Records supplied: Begin

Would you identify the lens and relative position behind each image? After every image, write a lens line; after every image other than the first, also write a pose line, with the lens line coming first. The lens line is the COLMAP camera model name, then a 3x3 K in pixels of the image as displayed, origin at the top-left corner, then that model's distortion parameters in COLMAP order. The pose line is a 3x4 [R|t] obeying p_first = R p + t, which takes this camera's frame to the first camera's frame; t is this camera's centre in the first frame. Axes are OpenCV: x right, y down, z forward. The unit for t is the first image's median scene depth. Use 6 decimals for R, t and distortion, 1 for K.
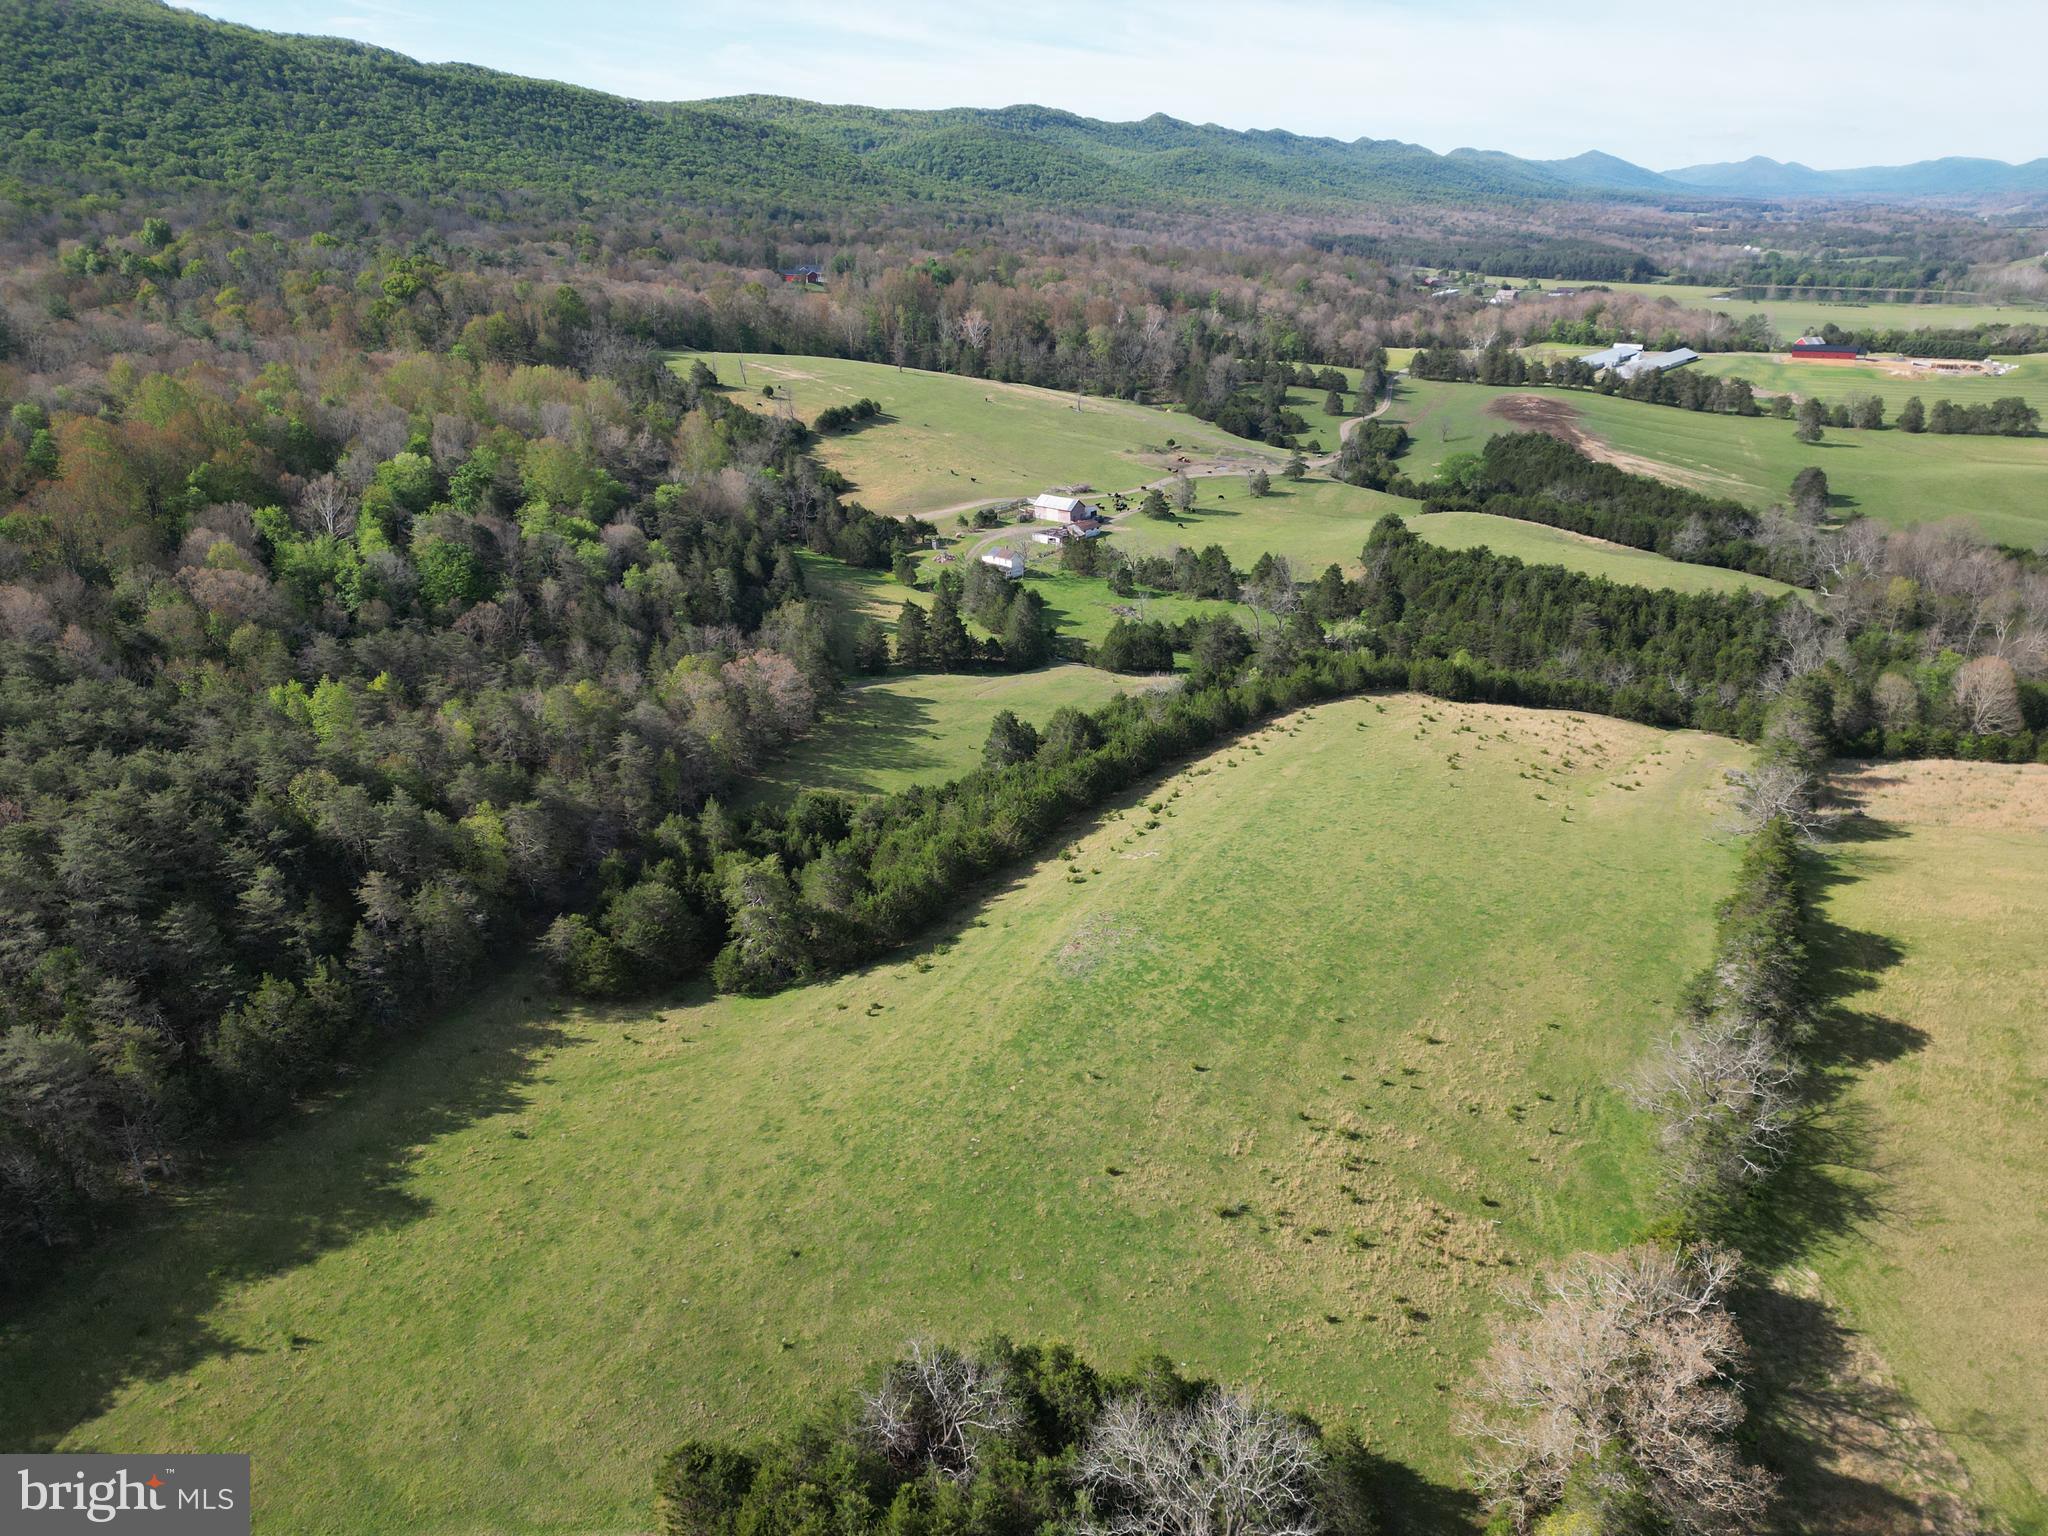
lens RADIAL K [[1406.9, 0, 1020.9], [0, 1406.9, 769.7], [0, 0, 1]] dist [0.087939, -0.086438]
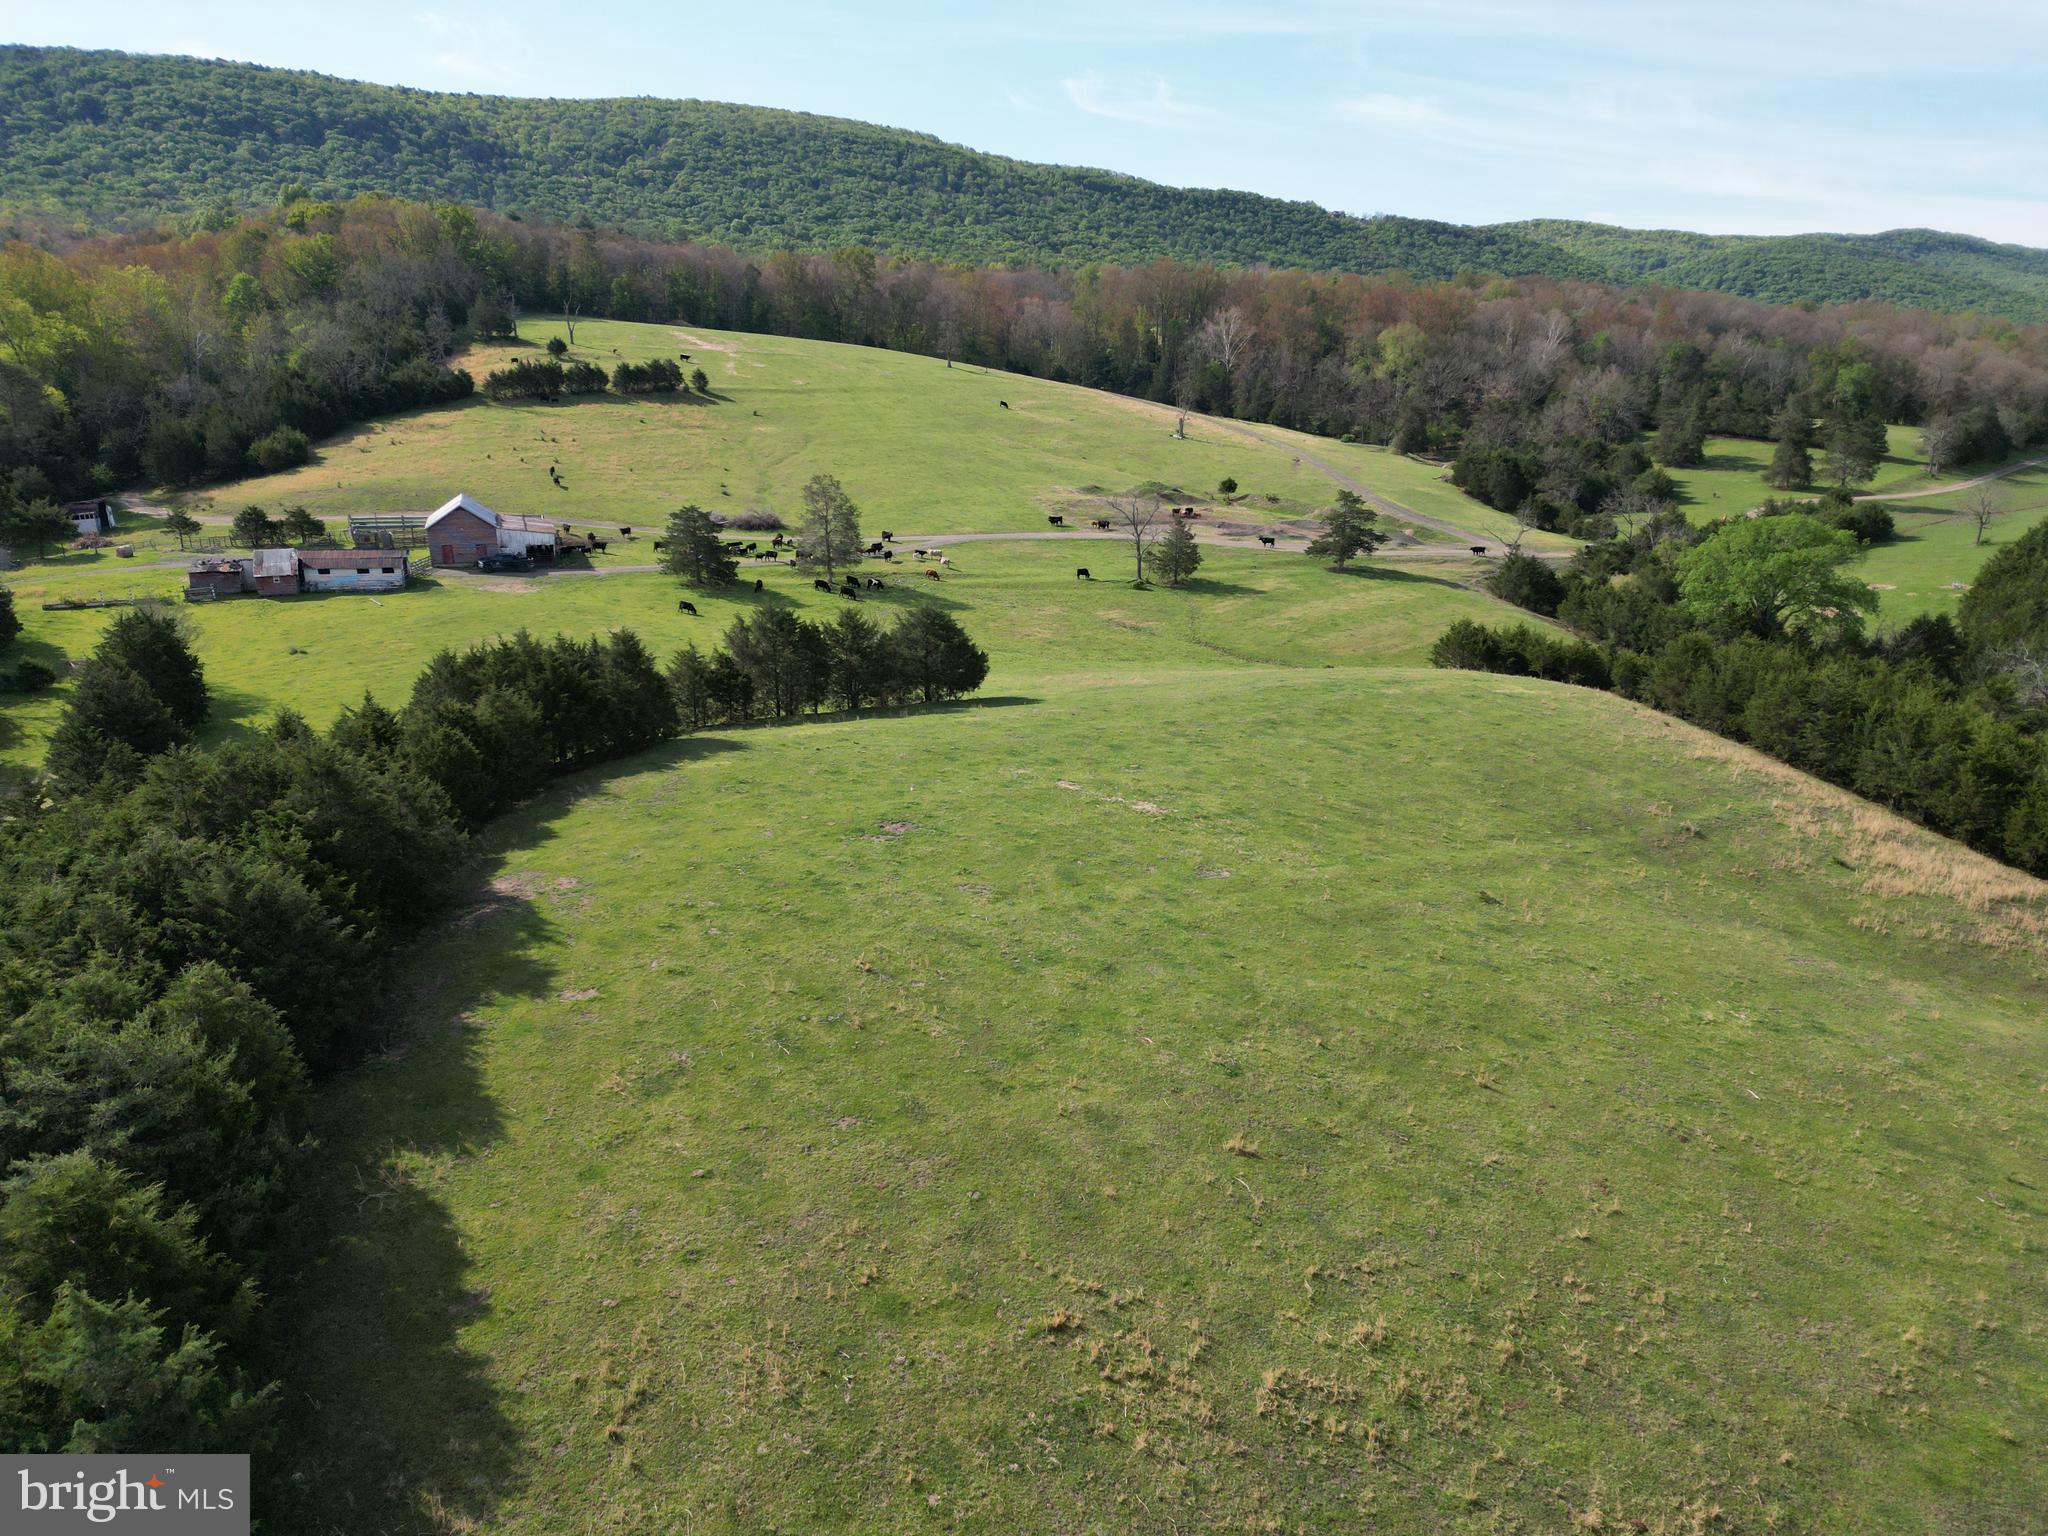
lens RADIAL K [[1406.9, 0, 1020.9], [0, 1406.9, 769.7], [0, 0, 1]] dist [0.087939, -0.086438]
pose [[0.851895, 0.159042, -0.498979, 0.368488], [-0.207488, 0.977304, -0.042739, -0.135677], [0.480857, 0.139941, 0.865560, 0.735632]]
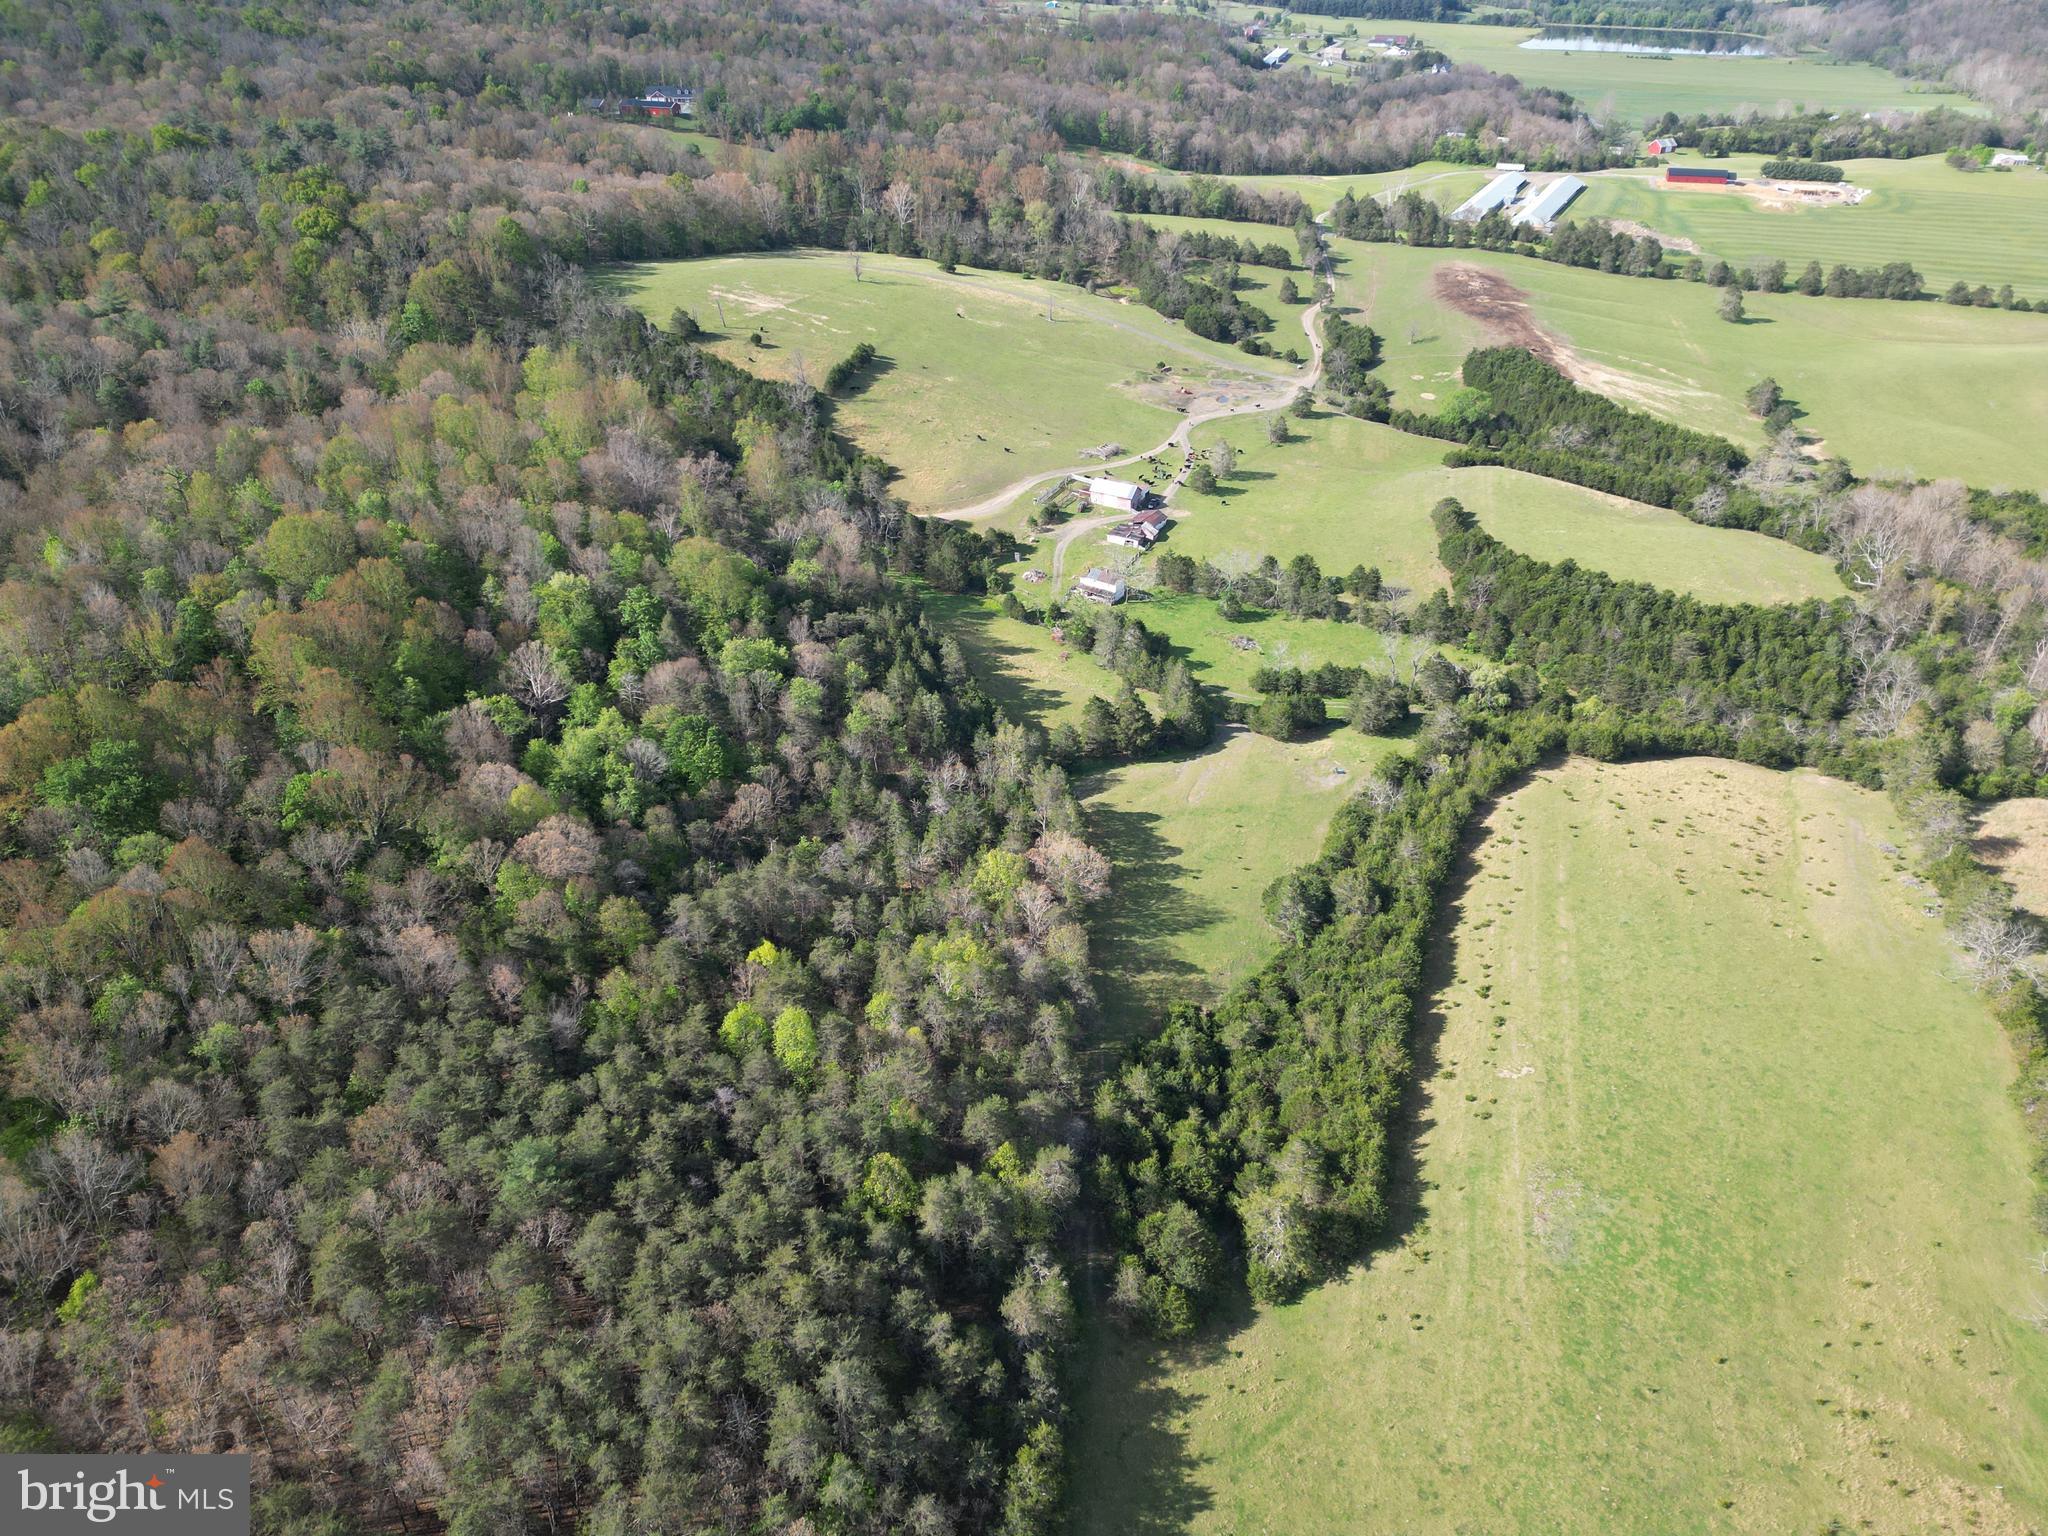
lens RADIAL K [[1399.3, 0, 1024.0], [0, 1399.3, 768.0], [0, 0, 1]] dist [0.077597, -0.074011]
pose [[0.986334, -0.089846, 0.138106, -0.191092], [0.063568, 0.980849, 0.184103, -0.179096], [-0.152002, -0.172808, 0.973156, 0.001220]]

Records supplied: End

Output all of the entries verbatim, leaving out any images.

Would you identify the lens and relative position behind each image? After every image, write a lens line; after every image other than the first, also write a pose line, with the lens line coming first. The lens line is the COLMAP camera model name, then a 3x3 K in pixels of the image as displayed, origin at the top-left corner, then that model's distortion parameters in COLMAP order. The pose line is a 3x4 [R|t] obeying p_first = R p + t, which takes this camera's frame to the first camera's frame; t is this camera's centre in the first frame. Axes are OpenCV: x right, y down, z forward. The unit for t is the first image's median scene depth. Use 6 decimals for R, t and distortion, 1 for K.
lens RADIAL K [[1406.9, 0, 1020.9], [0, 1406.9, 769.7], [0, 0, 1]] dist [0.087939, -0.086438]
lens RADIAL K [[1406.9, 0, 1020.9], [0, 1406.9, 769.7], [0, 0, 1]] dist [0.087939, -0.086438]
pose [[0.851895, 0.159042, -0.498979, 0.368488], [-0.207488, 0.977304, -0.042739, -0.135677], [0.480857, 0.139941, 0.865560, 0.735632]]
lens RADIAL K [[1399.3, 0, 1024.0], [0, 1399.3, 768.0], [0, 0, 1]] dist [0.077597, -0.074011]
pose [[0.986334, -0.089846, 0.138106, -0.191092], [0.063568, 0.980849, 0.184103, -0.179096], [-0.152002, -0.172808, 0.973156, 0.001220]]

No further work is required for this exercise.